I binge and purge in the mall. What the fuck? And I just binge, all I want in that moment is for someone to hug me and squeeze me so tight and tell me its ok, I’m ok, everything is ok. But I am too scared to show this dirty secret of mine so I don’t reach out – because once again – how awkward is that phone call ‘Hi so and so – ummm I really want to b/p please help me’. I guess I don’t even have to tell the person that I want to b/p, I can just say I am anxious, strangely enough I am a sucky liar about this. So I just binge and I push all those feelings away and I am on auto pilot and it is an out of body experience and I have completely disassociated from myself. The shell of Danielle is on the floor binging and purging but I am looking in – I’m not actually doing this. It happens so quickly and then I am so calm. Then the guilt and the shame attacks and then I purge – again I am watching myself purge and I feel helpless because I feel that there is nothing I can do to stop this from happening. And then the ocean of calm. I feel how flat my stomach is and I decide if I have purged enough. And I relax for a few moments because my eyes are blood shot and my heart is beating and my stomach hurts.
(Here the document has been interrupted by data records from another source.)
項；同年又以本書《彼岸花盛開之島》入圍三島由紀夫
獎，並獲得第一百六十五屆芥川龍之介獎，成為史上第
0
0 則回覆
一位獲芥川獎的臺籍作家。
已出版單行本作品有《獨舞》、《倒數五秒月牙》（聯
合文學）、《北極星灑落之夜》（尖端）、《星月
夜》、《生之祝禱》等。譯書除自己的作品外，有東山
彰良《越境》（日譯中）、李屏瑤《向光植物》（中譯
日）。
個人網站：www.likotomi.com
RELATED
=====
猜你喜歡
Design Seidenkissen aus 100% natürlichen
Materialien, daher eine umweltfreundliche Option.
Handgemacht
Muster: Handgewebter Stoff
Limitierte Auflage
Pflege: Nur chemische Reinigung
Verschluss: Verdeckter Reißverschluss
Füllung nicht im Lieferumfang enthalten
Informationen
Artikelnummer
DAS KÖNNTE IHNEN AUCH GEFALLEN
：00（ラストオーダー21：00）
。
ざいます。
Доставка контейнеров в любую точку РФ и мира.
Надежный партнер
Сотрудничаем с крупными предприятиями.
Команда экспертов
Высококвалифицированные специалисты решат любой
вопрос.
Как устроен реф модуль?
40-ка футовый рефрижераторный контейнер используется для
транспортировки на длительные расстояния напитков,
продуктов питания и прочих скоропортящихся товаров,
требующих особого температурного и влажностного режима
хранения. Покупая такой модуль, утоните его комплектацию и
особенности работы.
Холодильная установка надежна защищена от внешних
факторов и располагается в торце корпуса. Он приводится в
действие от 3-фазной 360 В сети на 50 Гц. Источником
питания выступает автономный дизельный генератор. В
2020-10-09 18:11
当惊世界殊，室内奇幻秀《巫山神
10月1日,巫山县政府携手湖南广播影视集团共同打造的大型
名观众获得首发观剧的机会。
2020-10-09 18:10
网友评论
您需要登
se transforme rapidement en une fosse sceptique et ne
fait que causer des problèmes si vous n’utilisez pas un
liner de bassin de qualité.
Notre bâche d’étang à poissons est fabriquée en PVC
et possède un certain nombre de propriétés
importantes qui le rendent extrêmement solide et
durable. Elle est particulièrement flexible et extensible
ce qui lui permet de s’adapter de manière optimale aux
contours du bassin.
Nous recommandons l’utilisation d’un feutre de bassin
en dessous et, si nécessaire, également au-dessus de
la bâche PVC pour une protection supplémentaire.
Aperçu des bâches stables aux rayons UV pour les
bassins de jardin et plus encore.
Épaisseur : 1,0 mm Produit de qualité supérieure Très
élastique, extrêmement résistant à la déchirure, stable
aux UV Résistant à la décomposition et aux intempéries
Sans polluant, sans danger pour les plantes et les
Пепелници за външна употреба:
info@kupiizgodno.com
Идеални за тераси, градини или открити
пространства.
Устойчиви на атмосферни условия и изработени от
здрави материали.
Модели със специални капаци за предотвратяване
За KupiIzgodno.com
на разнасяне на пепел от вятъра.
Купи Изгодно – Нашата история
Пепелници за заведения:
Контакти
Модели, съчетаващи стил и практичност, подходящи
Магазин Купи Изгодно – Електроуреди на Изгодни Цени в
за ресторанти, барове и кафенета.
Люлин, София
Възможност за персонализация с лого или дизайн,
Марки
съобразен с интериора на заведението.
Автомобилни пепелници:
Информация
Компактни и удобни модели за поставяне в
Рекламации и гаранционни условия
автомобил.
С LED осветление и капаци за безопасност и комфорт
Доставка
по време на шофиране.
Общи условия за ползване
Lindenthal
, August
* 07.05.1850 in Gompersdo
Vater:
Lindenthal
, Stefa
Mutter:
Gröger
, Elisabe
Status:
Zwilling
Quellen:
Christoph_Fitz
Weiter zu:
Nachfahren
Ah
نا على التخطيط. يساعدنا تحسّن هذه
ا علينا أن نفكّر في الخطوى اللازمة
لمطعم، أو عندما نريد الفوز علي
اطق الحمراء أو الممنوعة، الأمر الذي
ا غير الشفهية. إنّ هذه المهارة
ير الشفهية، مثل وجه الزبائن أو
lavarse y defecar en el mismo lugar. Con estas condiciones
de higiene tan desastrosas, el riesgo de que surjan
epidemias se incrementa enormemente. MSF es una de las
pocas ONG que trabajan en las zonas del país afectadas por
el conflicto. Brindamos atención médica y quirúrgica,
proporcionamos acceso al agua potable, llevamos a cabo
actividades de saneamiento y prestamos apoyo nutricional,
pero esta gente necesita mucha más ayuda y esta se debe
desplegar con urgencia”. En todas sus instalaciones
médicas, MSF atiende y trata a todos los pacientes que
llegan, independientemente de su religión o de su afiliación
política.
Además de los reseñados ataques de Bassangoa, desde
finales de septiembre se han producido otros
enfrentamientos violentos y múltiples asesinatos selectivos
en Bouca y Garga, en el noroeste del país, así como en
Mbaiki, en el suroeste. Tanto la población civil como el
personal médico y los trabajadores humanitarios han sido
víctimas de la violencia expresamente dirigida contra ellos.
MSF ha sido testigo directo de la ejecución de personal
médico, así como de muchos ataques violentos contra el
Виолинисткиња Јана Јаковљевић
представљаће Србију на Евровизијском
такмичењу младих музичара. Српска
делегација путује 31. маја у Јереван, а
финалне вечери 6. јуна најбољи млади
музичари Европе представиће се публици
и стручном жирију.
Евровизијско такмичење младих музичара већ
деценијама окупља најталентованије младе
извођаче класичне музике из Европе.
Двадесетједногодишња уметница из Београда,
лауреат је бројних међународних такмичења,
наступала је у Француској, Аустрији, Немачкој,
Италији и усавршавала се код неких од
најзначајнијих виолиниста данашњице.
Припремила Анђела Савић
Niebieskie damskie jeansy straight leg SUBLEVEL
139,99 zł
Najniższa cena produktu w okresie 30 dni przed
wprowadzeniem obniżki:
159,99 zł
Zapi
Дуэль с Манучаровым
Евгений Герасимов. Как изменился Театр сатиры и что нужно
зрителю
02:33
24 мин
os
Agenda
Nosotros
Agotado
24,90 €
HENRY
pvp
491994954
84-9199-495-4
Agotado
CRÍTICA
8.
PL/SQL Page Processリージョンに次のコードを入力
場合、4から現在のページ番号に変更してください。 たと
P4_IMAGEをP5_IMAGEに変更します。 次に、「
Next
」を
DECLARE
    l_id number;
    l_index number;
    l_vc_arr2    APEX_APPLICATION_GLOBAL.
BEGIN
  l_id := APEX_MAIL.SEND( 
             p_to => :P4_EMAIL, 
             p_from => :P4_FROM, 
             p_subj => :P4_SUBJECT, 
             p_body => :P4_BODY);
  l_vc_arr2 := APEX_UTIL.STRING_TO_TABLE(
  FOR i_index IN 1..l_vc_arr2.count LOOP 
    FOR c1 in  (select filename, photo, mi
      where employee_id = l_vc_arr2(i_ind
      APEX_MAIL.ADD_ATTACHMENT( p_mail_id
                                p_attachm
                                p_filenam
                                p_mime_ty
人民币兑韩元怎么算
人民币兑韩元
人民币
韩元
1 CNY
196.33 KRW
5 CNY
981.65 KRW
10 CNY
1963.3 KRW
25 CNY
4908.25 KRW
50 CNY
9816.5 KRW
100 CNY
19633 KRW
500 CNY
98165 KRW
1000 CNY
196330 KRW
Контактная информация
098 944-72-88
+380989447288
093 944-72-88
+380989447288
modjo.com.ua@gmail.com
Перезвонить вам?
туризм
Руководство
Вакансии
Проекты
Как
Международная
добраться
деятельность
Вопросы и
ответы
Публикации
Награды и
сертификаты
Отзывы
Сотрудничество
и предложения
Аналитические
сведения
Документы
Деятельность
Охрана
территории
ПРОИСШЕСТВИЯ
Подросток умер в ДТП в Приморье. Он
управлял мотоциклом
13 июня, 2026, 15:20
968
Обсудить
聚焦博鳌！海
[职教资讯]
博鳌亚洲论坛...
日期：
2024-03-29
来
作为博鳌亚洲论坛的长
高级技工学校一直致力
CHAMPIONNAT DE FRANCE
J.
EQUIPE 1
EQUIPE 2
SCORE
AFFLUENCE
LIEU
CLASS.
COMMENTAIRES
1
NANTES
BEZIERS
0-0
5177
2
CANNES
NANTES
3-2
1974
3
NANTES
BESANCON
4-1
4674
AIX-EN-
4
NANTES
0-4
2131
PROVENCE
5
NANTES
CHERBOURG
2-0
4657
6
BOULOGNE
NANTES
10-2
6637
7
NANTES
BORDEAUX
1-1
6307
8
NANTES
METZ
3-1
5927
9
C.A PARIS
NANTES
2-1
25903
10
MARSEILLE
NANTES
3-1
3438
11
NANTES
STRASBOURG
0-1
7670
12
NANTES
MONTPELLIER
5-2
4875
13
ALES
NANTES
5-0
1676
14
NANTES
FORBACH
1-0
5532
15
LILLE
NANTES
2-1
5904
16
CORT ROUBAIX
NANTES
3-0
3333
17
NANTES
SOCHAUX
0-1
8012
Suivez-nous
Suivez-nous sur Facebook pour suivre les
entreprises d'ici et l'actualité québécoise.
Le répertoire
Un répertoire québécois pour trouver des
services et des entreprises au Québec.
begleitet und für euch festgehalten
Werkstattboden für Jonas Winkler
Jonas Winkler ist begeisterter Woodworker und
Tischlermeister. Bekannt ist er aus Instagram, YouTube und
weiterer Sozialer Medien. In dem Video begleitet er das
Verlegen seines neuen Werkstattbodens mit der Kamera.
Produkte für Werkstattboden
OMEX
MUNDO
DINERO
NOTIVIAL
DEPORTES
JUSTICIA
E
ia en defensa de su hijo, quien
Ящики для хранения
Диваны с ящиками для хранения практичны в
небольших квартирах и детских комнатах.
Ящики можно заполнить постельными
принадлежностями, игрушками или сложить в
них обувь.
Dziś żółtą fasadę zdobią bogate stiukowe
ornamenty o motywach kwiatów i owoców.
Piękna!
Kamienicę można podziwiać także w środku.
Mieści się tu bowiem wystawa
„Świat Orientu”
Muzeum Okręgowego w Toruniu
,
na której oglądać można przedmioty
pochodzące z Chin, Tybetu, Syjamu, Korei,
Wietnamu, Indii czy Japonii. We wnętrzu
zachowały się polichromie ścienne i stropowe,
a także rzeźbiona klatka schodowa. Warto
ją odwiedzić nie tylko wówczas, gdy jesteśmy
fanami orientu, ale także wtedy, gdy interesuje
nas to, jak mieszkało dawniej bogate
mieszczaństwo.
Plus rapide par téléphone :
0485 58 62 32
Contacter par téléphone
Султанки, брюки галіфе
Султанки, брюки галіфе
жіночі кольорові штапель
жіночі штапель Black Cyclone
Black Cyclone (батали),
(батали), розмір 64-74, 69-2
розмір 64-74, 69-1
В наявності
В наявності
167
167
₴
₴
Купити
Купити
Then its over. Just like that. I rinse out my mouth and splash my face with water I am calm and life continues as if nothing happened. And everyone continues to tell me what a strong and resilient young woman I am. And all I am is a fraud. I’m like everyone out there. We all have our stuff and we have our demons – my demon just had to show itself in a very sick manner – none the less we all have our demons.
Everyone is walking around looking pretty and we look in control when we really all just winging it.
So I didn’t do that great today. But I will keep putting one foot in front of the other and I will keep fighting and I will keep moving on and staying strong.
I am amazed that in 10 days time PARTII of 25days of divorce will be over. A friend of mine asked the other day when I think I actually started over and accepted what happened and owned the past and moved on. It was day 2 of PARTI. When I moved into my own room, thats when it hit me – there was no going back – I am only going forward. And that is exactly how it is with my eating disorder – I am moving forward, even if it doesn’t feel that way, every day is a day closer to recovery and every day I get closer to being free. No matter how despondent I feel right now, no matter the fact that I feel this illness will never leave me – I know deep down I will conquer this.